Erforderliche Schritte:
1. In welcher Stadt wurde Silba Staffler laut dem Interview mit ihr geboren?
2. Setze das Interview mit Silba Staffler über Mehrsprachigkeit im Anschluss an seinen letzten Satz fort.

Gesellschaft | Sprache

"Wo ist die Südtiroler Identität?"

Silba Staffler ist 19 Jahre alt. Aufgewachsen in Brüssel, mit Eltern verschiedener Sprache. Sie sagt: "Ich habe viele Heimaten, viele Identitäten - und ich genieße es."

Frau Staffler, Sie sind jetzt 19 Jahre alt, sprechen vier Sprachen fließend.  Mehrsprachig zu sein ist für Sie Normalität?

Ja. Meine Mutter ist Französin, mein Vater ist aus Südtirol, seine Muttersprache ist Deutsch. Ich bin in Brüssel geboren, bin aber jeden Sommer nach Bozen gekommen. Aufgewachsen bin ich also mit Französisch und Deutsch. Als ich sechs war, bin ich dann nach Rom gezogen mit meinen Eltern.

Bereitgestellte Zeilen:
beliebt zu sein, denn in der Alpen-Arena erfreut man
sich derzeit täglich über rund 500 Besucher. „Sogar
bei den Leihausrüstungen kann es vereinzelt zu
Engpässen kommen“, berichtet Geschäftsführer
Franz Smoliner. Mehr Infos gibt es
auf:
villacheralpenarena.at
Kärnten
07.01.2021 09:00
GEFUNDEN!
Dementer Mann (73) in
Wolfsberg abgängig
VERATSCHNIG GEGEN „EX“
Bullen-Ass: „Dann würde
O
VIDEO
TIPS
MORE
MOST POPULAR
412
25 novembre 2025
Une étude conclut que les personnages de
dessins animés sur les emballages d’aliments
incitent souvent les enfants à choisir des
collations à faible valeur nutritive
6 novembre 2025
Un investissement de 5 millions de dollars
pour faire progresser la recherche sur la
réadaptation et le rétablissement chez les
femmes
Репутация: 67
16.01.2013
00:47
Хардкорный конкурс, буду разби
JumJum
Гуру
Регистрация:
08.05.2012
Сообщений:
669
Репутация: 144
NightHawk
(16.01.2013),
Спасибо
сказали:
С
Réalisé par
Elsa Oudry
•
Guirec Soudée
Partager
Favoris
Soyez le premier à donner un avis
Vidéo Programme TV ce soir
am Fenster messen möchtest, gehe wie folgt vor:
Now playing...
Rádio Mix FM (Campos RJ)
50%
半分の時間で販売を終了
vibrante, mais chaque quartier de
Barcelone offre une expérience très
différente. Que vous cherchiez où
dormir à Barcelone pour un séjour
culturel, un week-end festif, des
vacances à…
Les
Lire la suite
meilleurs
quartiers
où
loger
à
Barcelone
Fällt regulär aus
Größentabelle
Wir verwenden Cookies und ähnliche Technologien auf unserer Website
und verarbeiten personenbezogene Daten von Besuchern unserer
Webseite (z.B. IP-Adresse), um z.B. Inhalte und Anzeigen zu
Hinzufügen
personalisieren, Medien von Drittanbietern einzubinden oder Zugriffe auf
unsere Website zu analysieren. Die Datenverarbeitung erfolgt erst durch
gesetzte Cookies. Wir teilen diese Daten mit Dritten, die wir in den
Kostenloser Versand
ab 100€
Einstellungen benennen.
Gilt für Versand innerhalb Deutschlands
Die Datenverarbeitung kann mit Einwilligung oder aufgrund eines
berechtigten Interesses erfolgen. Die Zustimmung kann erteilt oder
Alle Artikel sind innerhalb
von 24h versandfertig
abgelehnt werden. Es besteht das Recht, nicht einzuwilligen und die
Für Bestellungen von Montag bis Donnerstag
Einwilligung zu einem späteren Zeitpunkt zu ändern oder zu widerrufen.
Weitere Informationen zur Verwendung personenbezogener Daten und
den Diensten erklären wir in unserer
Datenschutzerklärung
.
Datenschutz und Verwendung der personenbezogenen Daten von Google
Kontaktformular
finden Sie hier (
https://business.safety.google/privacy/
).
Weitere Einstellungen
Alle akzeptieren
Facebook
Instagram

Antwortliste:
1. In Brüssel.

2.
Da kam dann eine dritte Sprache dazu?

Ja, ich bin in eine Art italienischen Kindergarten gegangen. Der war zweisprachig: Italienisch und Französisch. In zwei Monaten habe ich Italienisch gelernt, nach anderthalb Jahren sind wir dann wieder nach Brüssel zurückgegangen. Und ich bin auf eine Europäische Schule gekommen.

Wie kann man sich eine Europäische Schule vorstellen?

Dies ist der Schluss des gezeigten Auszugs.